When our babies are born, so are we as mothers. We look into that precious face with wonder, joy and if we’re honest, more than a little terror. Who we are, who we thought we’d be, even while our bellies grew to previously unimaginable proportions is suddenly gone. No matter how well we think we’re prepared, there is no way to predict, to understand, to even begin to guess at the depth and breadth of feelings that overwhelm us in the moment we meet, each gazing with awe at the other.
This is our child, our first born. Others may have experienced this miracle more than once, but I can’t imagine that moment contains as much profound change as did the arrival of their first. In that one, singular moment, all we are is encapsulated in that tiny fist.
Over the next hours, days, months and years, we continue to envision and define ourselves by this role called motherhood. On days when our darling tempts us to pull out our hair and in those moments we long for the sweet smell that can only be described as baby, we think ahead to what it will be like to hold the child of our child.
On the hair tearing days, that thought sometimes comes out more like a curse, “Someday you’ll understand what it is to be a parent”. On those others, best described as wistful, we wonder if we’ll feel the obvious transcendent joy we witnessed on the faces of our parents when they were presented with their first grandchild.
I miss not only the reality of motherhood but the future of being a mom to an adult child. I count myself lucky that I did get to experience it, at least a little. Afterall, he was 21, a man grown. In the Army. Fighting a war, experiencing things I can still only imagine.
When he was small I reveled in seeing the world anew through his eyes. A mailbox on the corner was as interesting and wonderous as a blade of uncut grass grown tall enough to sprout a tassle. I cherish the few things I got to see through his newly adult eyes, things my old lady glasses blurred. The intensity of the color of music, something I’d forgotten to see and which I’ve lost sight of since I lost his eyes. I remember it hazily, but I’ve come to accept I will probably never feel the electric, dazzling hues of music shared with my son.

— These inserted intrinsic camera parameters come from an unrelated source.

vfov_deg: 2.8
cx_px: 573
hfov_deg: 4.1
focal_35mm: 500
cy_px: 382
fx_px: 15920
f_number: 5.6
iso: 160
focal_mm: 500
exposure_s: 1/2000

There are other future sights that I gazed towards that his 21 year old eyes could not yet focus on. The idea of purchasing a home, the still distant and very foggy shape of a family which he’d call his own. I teased him often that if there was a God, he’d end up with red headed children, no matter if his bride was brunette or flaxen haired. Having a red headed grandchild was something I hoped for, as did he even if he was loathe to admit it to me. He pretended to tease me about being a ginger and not having a soul, but he told his friends proudly he was the son of a red headed woman as a way to explain his wicked and warped sense of humor.

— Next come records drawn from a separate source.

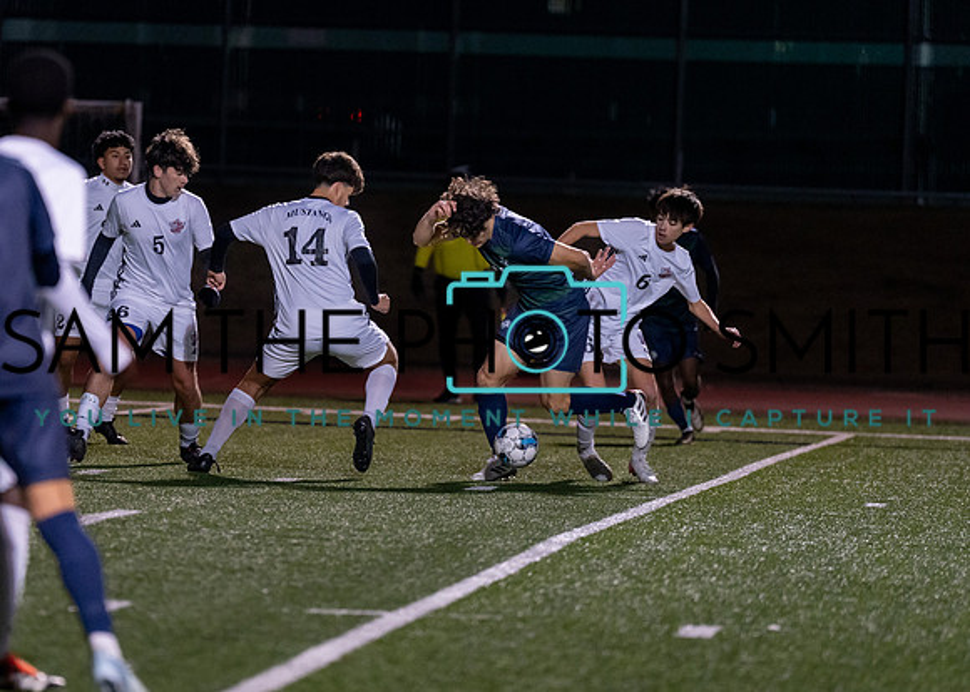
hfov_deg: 7.0
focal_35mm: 288
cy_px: 285
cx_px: 372
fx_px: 7935
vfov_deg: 5.0
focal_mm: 200
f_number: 2.8
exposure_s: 1/1000
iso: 2500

I miss the laughter that can only be shared between a mother and a child. I remember as clearly as if it were captured in high definition video the first time I witnessed my then 14 month old laughing uproariously at a cartoon. It happened to be my one of my father’s favorite, Road Runner. I was over the moon at the realization that my child was channeling my father who died when that baby was only six months old.

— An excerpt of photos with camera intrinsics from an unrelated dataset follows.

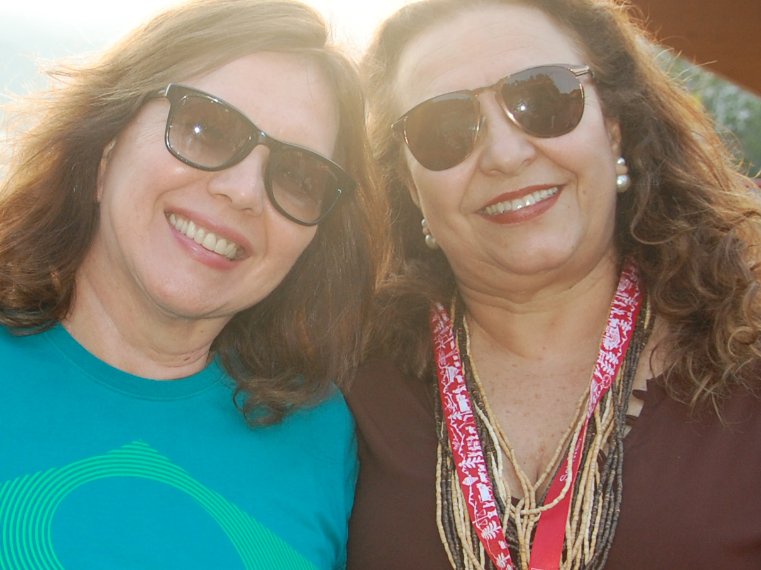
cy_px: 253
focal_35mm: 86
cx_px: 199
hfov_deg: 22.6
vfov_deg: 17.2
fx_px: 1890
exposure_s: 1/125
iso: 400
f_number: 4
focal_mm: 24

Laughter was as much a constant in our lives as was music. I miss the deep, warming joy of those laughs over the silly, the strange, the macabre and the inside jokes that only he and I thought were funny. I still tell the one joke about penguins which still makes me laugh, but not as hard as I did when retelling it for the umpteenth time made him literally groan. He would throw back his head and pretend exasperation, or not pretend so much, as I drove him crazy with that silly, stupid joke. Invariably, I laughed so hard, I would be stuttering and sputtering long before I got to the non-punch line, something that always caused that special, secret smile he reserved for me alone.
Every day, the first thought when I wake and the last thought before I sleep is the same. I used to be a mom. I used to breathe because I had a son. He was the reason for my being, the creator of the best parts of who I was. I miss me, the me I used to be when I had a son, when I was a mom. Almost as much as I miss my son.